The November result follows a good summer and early autumn for the chains. Tracker figures showed like-for-likes ahead +2.2% in October, +1.0% in September, +1.5% in August, +1.9% in July and +1.4% in June, against the same months in 2009. Last year, November saw a +1.3% like-for-like increase on 2008 levels.
Of course, Novembers figures werent affected by the current severe snow and ice, said Peach Factorys Peter Martin. That will undoubtedly impact adversely on Decembers figures. We would expect at least low double-digit falls in like-for-likes for the first two weeks of the month. On a cheerier note, Christmas is so far looking good for the market.
These numbers demonstrate tough trading as we head towards the key Christmas period, observed Mark Sheehan, managing director of Coffer Corporate Leisure, part of the Coffer Group, emphasising that this is still far from a benign market.
Richard Hathaway, head of Travel, Leisure and Tourism at KPMG added: "While the leading operators have managed another month of lfl growth, the outlook for the sector remains relatively challenging. Weather disruption this month, the VAT increase in January and the prospect of subdued consumer confidence in 2011 will all make trading tough, particularly outside of central London.

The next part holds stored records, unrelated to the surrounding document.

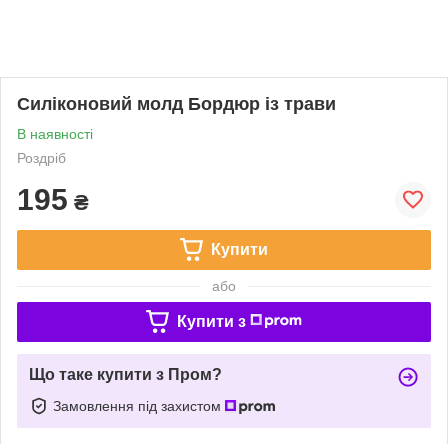
Силіконовий молд Бордюр із трави
В наявності
Роздріб
195
₴
Купити
або
Купити з
Що таке купити з Пром?
Замовлення під захистом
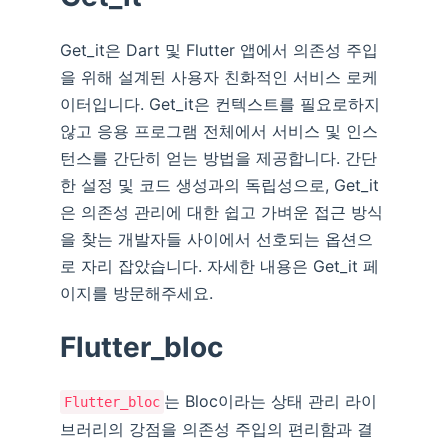
Get_it은 Dart 및 Flutter 앱에서 의존성 주입
을 위해 설계된 사용자 친화적인 서비스 로케
이터입니다. Get_it은 컨텍스트를 필요로하지
않고 응용 프로그램 전체에서 서비스 및 인스
턴스를 간단히 얻는 방법을 제공합니다. 간단
한 설정 및 코드 생성과의 독립성으로, Get_it
은 의존성 관리에 대한 쉽고 가벼운 접근 방식
을 찾는 개발자들 사이에서 선호되는 옵션으
로 자리 잡았습니다. 자세한 내용은 Get_it 페
이지를 방문해주세요.
Flutter_bloc
는 Bloc이라는 상태 관리 라이
Flutter_bloc
브러리의 강점을 의존성 주입의 편리함과 결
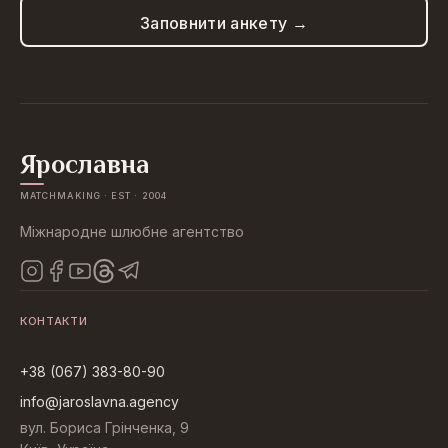
Заповнити анкету →
Ярославна
MATCHMAKING · EST · 2004
Міжнародне шлюбне агентство
КОНТАКТИ
+38 (067) 383-80-90
info@jaroslavna.agency
вул. Бориса Грінченка, 9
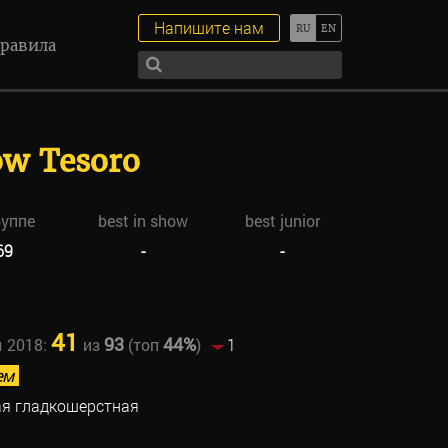
Напишите нам
равила
ow Tesoro
руппе
best in show
best junior
69
-
-
41
93
44%
ы 2018:
из
(топ
)
1
ем
я гладкошерстная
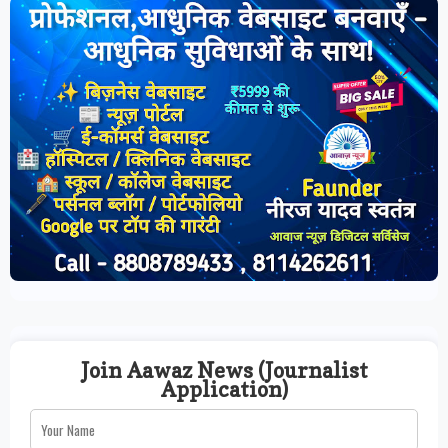
Join Aawaz News (Journalist
Application)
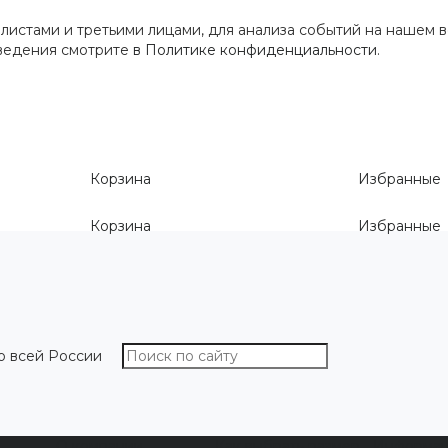
истами и третьими лицами, для анализа событий на нашем в
сведения смотрите
в Политике конфиденциальности
.
Корзина
Избранные
Корзина
Избранные
о всей России
О компании
Как выбрать размер
Информа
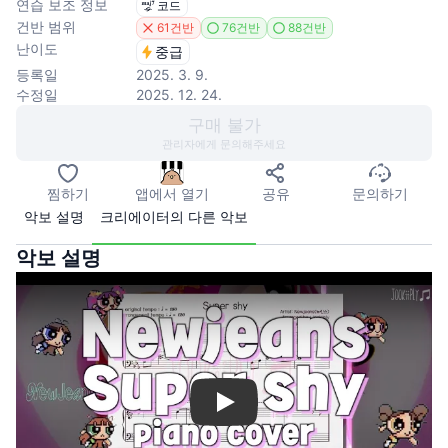
연습 보조 정보
코드
건반 범위
61건반
76건반
88건반
난이도
중급
등록일
2025. 3. 9.
수정일
2025. 12. 24.
구매 불가
관리자에게 문의해주세요
찜하기
앱에서 열기
공유
문의하기
악보 설명
크리에이터의 다른 악보
악보 설명
Play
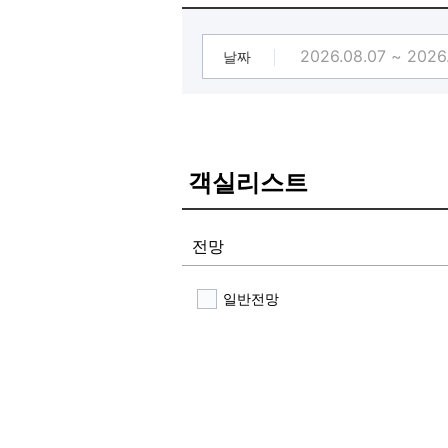
기타 부대시설 : 옥상휴게실보유
주변 명소 : 국가 지정 태화강, 향교
날짜
객실리스트
전망
일반전망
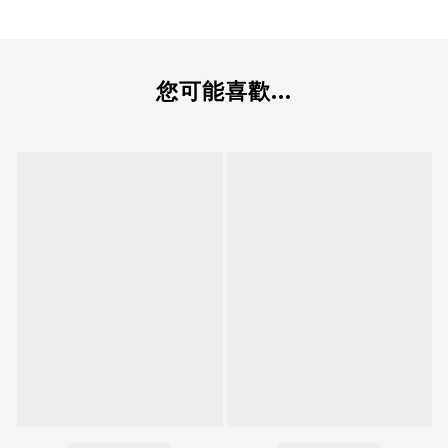
您可能喜歡...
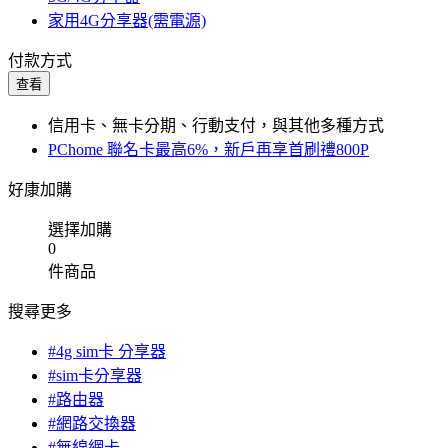
家用4G分享器(需電源)
付款方式
查看
信用卡、無卡分期、行動支付，與其他多種方式
PChome 聯名卡最高6%，新戶再享首刷禮800P
好康加購
選擇加購
0
件商品
搜尋更多
#4g sim卡 分享器
#sim卡分享器
#路由器
#網路交換器
#無線網卡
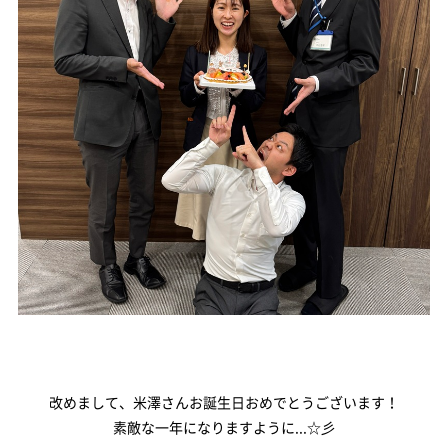
改めまして、米澤さんお誕生日おめでとうございます！
素敵な一年になりますように...☆彡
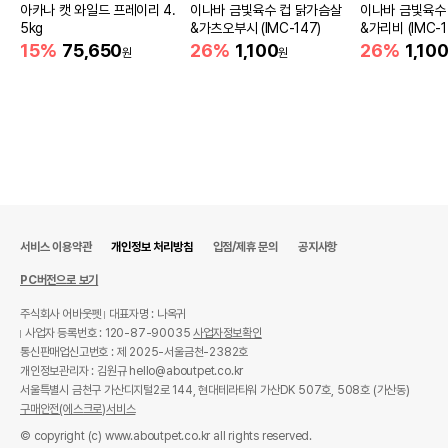
아카나 캣 와일드 프레이리 4.
이나바 금빛육수 컵 닭가슴살
이나바 금빛육수
5kg
&가츠오부시 (IMC-147)
&가리비 (IMC-1
15%
75,650
26%
1,100
26%
1,10
원
원
서비스 이용약관
개인정보 처리방침
입점/제휴 문의
공지사항
PC버전으로 보기
주식회사 어바웃펫
대표자명 : 나옥귀
사업자 등록번호 : 120-87-90035
사업자정보확인
통신판매업신고번호 : 제 2025-서울금천-2382호
개인정보관리자 : 김원규 hello@aboutpet.co.kr
서울특별시 금천구 가산디지털2로 144, 현대테라타워 가산DK 507호, 508호 (가산동)
구매안전(에스크로)서비스
© copyright (c) www.aboutpet.co.kr all rights reserved.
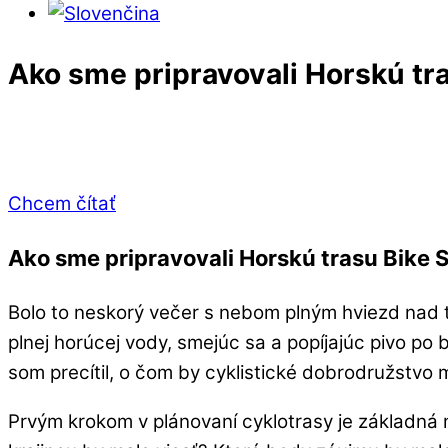
Close
Ako sme pripravovali Horskú tra
Menu
Chcem čítať
Ako sme pripravovali Horskú trasu Bike 
Bolo to neskorý večer s nebom plným hviezd nad t
plnej horúcej vody, smejúc sa a popíjajúc pivo p
som precítil, o čom by cyklistické dobrodružstvo 
Prvým krokom v plánovaní cyklotrasy je základná 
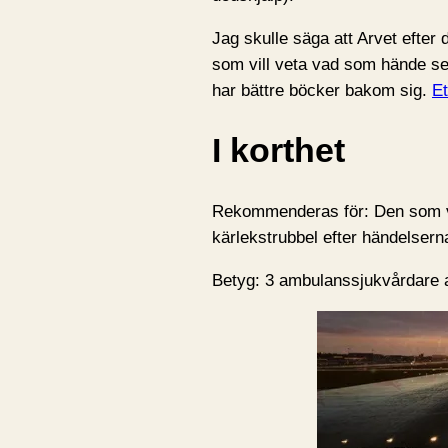
Jag skulle säga att Arvet efter
som vill veta vad som hände se
har bättre böcker bakom sig.
Et
I korthet
Rekommenderas för: Den som vi
kärlekstrubbel efter händelserna 
Betyg: 3 ambulanssjukvårdare 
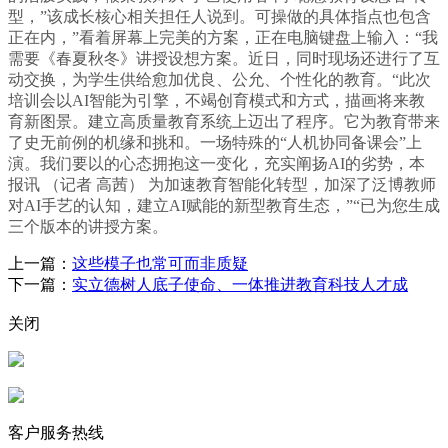
型，”该成长核心相关担任人说到。可操做的具体指点也包含
正在内，”看着屏幕上完美的方案，正在电脑键盘上输入：“我
需要《春夏秋冬》讲授设想方案。近日，同时现场还进行了互
动交换，为学生供给愈加优良、公允、个性化的教育。“此次
培训会以AI智能为引擎，不竭创育模式和方式，描画将来教
育新图景。建立高质量教育系统上迈出了程序。它为教育带来
了史无前例的机缘和挑和。一场特殊的“人机协同备课会”上
演。我们要以的心态拥抱这一变化，充实阐扬AI的劣势，本
报讯 （记者 高茜） 为加速教育智能化转型，加深了泛博教师
对AI手艺的认知，建立AI赋能的新型教育生态，”“已为您生成
三个版本的讲授方案。
上一篇：
这些模子也常可而非质疑
下一篇：
实立德树人底子使命、一体推进教育科技人才成
关闭
客户服务热线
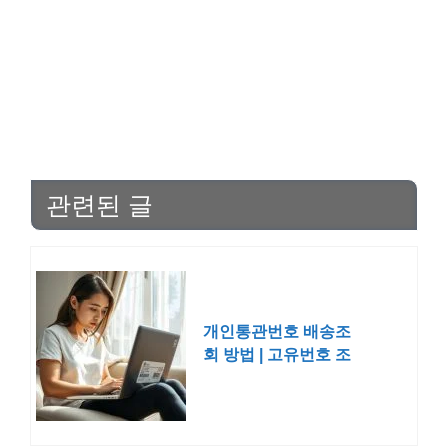
관련된 글
개인통관번호 배송조
회 방법 | 고유번호 조
회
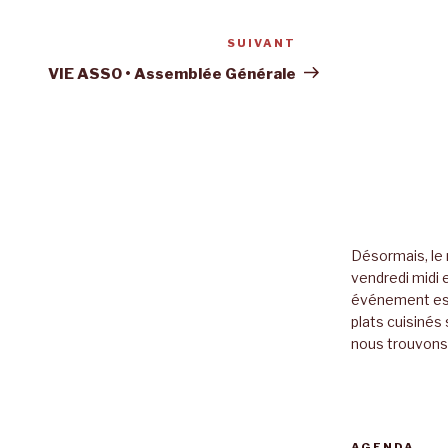
SUIVANT
Article
suivant
VIE ASSO • Assemblée Générale
Désormais, le 
vendredi midi e
événement es
plats cuisinés 
nous trouvons 
AGENDA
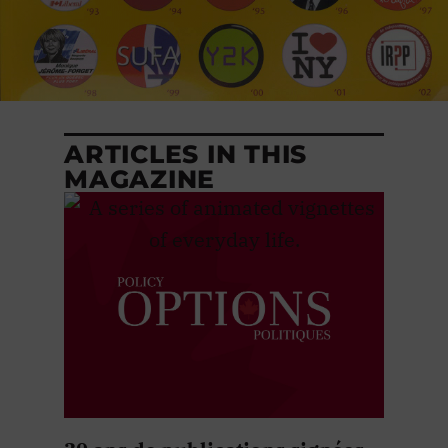
ARTICLES IN THIS
MAGAZINE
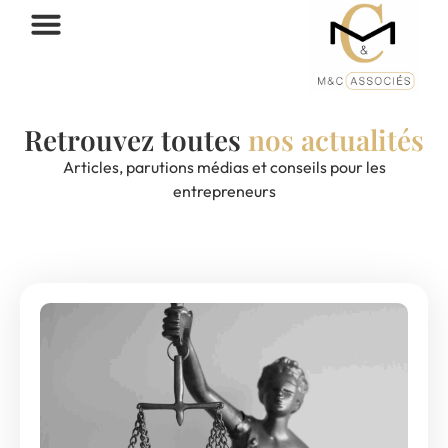
Retrouvez toutes
nos actualités
Articles, parutions médias et conseils pour les
entrepreneurs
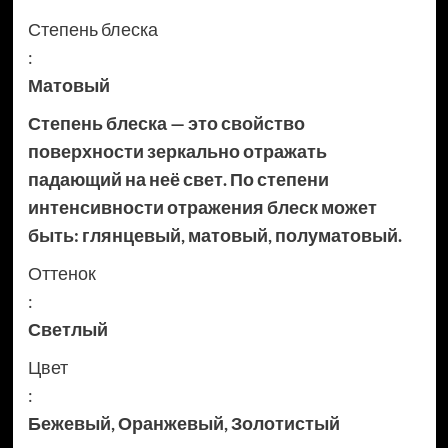
Степень блеска
:
Матовый
Степень блеска — это свойство
поверхности зеркально отражать
падающий на неё свет. По степени
интенсивности отражения блеск может
быть: глянцевый, матовый, полуматовый.
Оттенок
:
Светлый
Цвет
:
Бежевый
,
Оранжевый
,
Золотистый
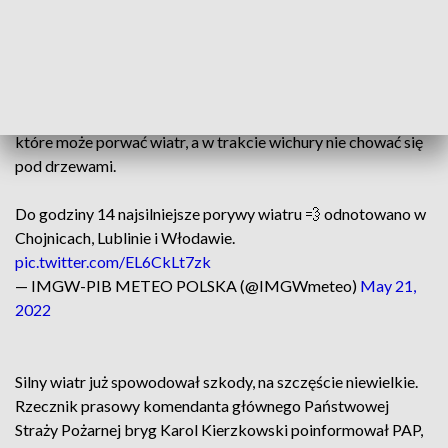
podlaskim będzie jeszcze mocnie wiało. Dla tych regionów
ogłoszono alarm drugiego stopnia, co oznacza, że w
porywach wiatr może dochodzić nawet do 115 km/h.
RCB przypomniało, żeby zabezpieczyć wszystkie rzeczy,
które może porwać wiatr, a w trakcie wichury nie chować się
pod drzewami.
Do godziny 14 najsilniejsze porywy wiatru 💨 odnotowano w
Chojnicach, Lublinie i Włodawie.
pic.twitter.com/EL6CkLt7zk
— IMGW-PIB METEO POLSKA (@IMGWmeteo)
May 21,
2022
Silny wiatr już spowodował szkody, na szczęście niewielkie.
Rzecznik prasowy komendanta głównego Państwowej
Straży Pożarnej bryg Karol Kierzkowski poinformował PAP,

It is likely therefore to be only those operators and brands that can beat the market that will see meaningful growth for a while."
Jonathan Leinster, head of European leisure and tobacco research, at UBS Investment Bank, said the 0.4% lfl growth rate in like-for-like sales was disappointing, given that only the final Sunday in November was affected by snow and that the same month a year ago provided an easier comparison than recent months.
We believe sales growth in recent months has been a combination of footfall and price rises taken ahead of the January VAT rise. Many operators experienced very poor trading during the snowy weeks early in the and so we are concerned that December trading will also prove to be disappointing, and we believe that Christmas falling on a Saturday is not as constructive for pub and restaurant trading as when it falls on a weekday.